In the midst of malaria and plagues we are safe with God. “Because you made the LORD, who is my refuge, even the Most High your dwelling place, no evil shall befall you, nor shall any plague come near your dwelling’ (Psalms 91:9). Under Jehovah’s wings you shall take refuge. You shall not be afraid of the terror by night, nor of the arrow that flies by day, nor of the pestilence that walks in darkness (Psalms 91:4-6).

We are immortal until our work is done. Rest peacefully. All things are ordered by His wisdom, and “precious in the sight of the LORD is the death of His saints’ (Psalms 116:15). No forces are outside of His control. God does not permit any foe to trespass on the domain of Providence. All things are ordained of God. Our deaths are under the special oversight of our exalted Lord and Savior. He Himself will guide us through the iron gate of death. Let us rejoice.
In life and in death we are in the Lord’s Hands.

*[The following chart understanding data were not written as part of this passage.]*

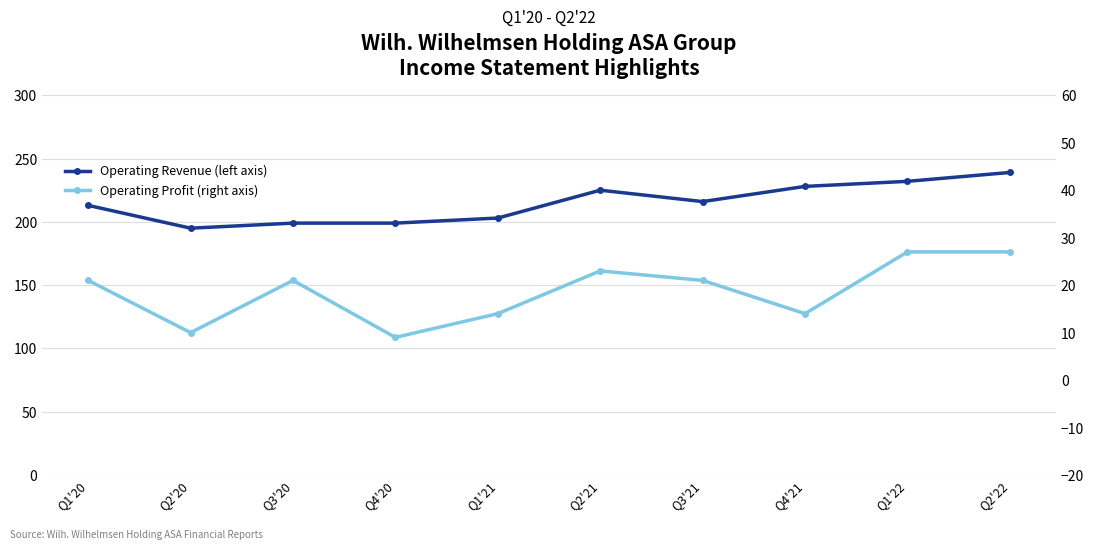

True or false: Operating Profit (right axis) and Operating Revenue (left axis) cross at least once.

False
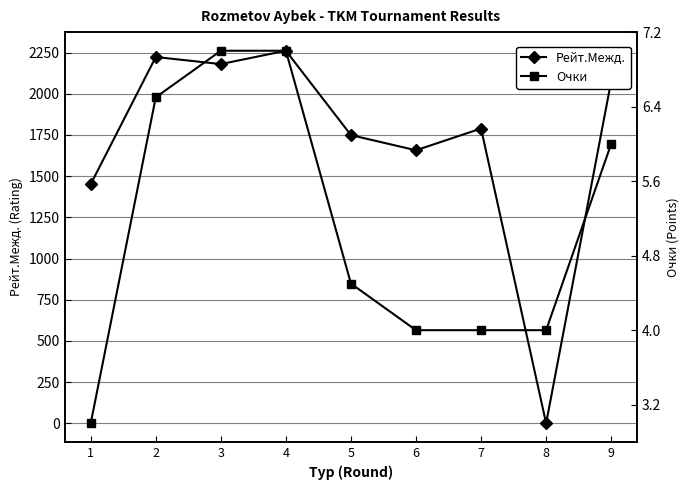

How many values in the Рейт.Межд. series are below 1789?

4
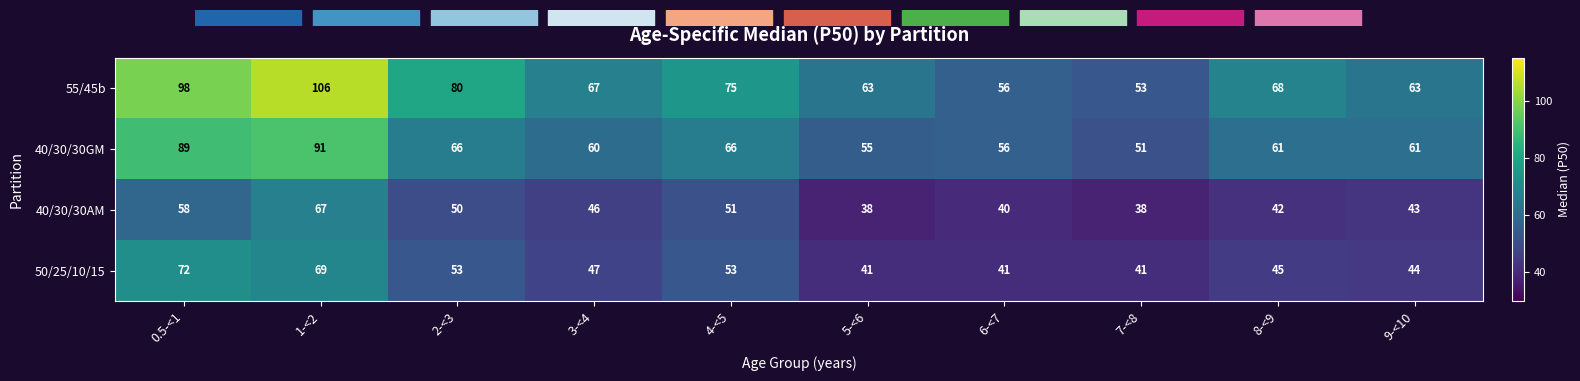

How many data points in 50/25/10/15 are less than 47?

5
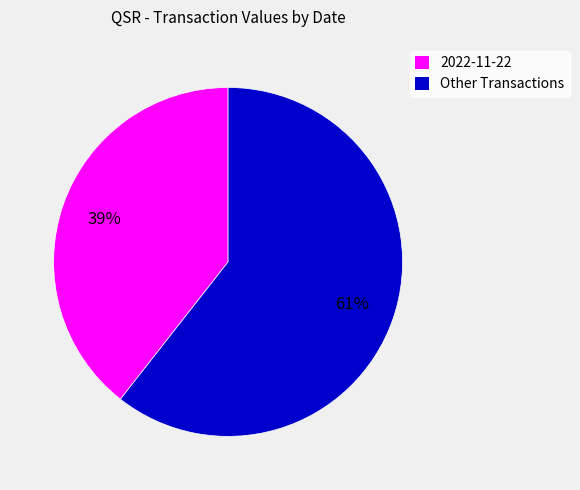

Is there a majority slice in this chart?

Yes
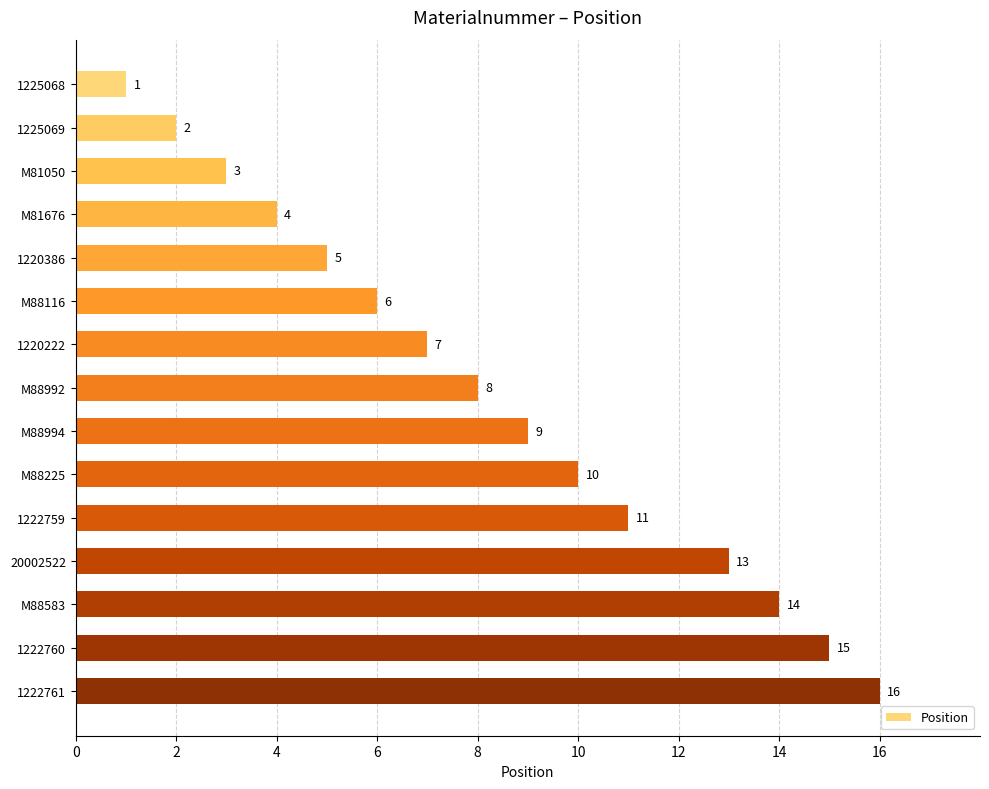

What value does the data have at 1222759?

11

WITH A SHOUT. 1 THESSALONIANS 4:16

The glorious doctrine of Jesus’ resurrection is intended to take away the sorrow of death. Faith being exercised upon immortality relieves us of all concern over the spirits of the saved. The destroyed boy will live again; it has not been annihilated. The frame that we lay in the dust will only sleep there until “the Lord Himself will descend from heaven with a shout, with the trumpet of God. And the dead in Christ will rise first’ (1 Thessalonians 4:16). Our bodies will be reunited with our spirits and clothed in superior beauty, clothed with attributes unknown here.

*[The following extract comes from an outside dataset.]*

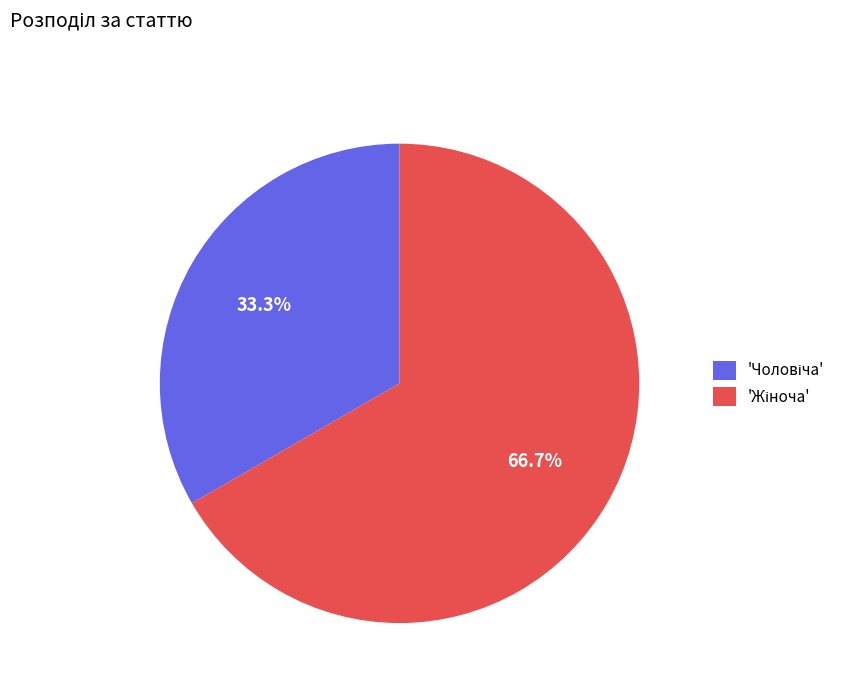

Is there any slice that represents more than half of the pie?

Yes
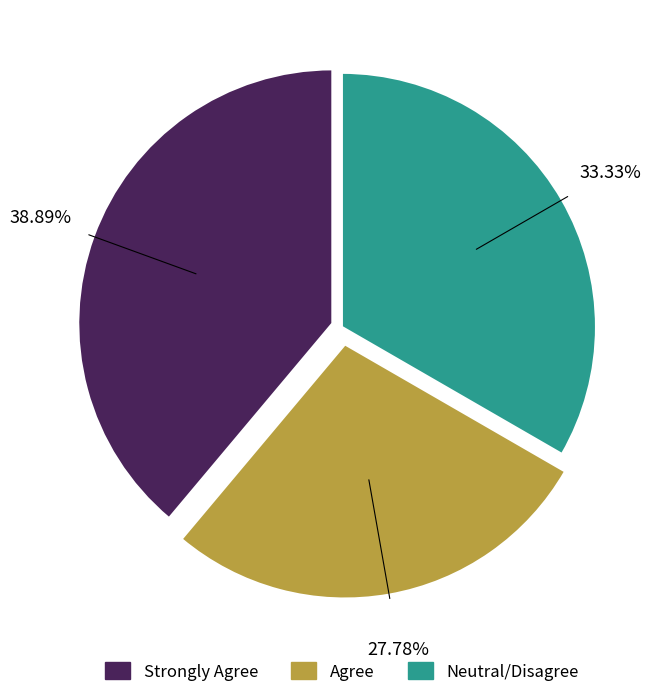

Is there a majority slice in this chart?

No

The Lord’s love to His people is not a love of disembodied spirits, but of men and women dressed in flesh and blood. The love of Jesus Christ toward His chosen is not an affection for just their souls. He keeps all our parts. He guards all our bones (Psalms 34:20). The very hairs of our head are all numbered (Matthew 10:30). He took into union with His Deity not only a human soul, but also a human body. Moreover, our Redeemer has perfectly ransomed both soul and body. It was not a partial redemption that our Kinsman effected for us. “I know that my Redeemer lives, and He shall stand at last on the earth; and after my skin is destroyed, this I know, that in my flesh I shall see God, whom I shall see for myself, and my eyes shall behold, and not another. How my heart yearns within me!’ (Job 19:25-27).

I know that He has redeemed us, not only with respect to our spirit, but also with regard to our body. He has redeemed it from the power of death and ransomed it from the prison of the grave.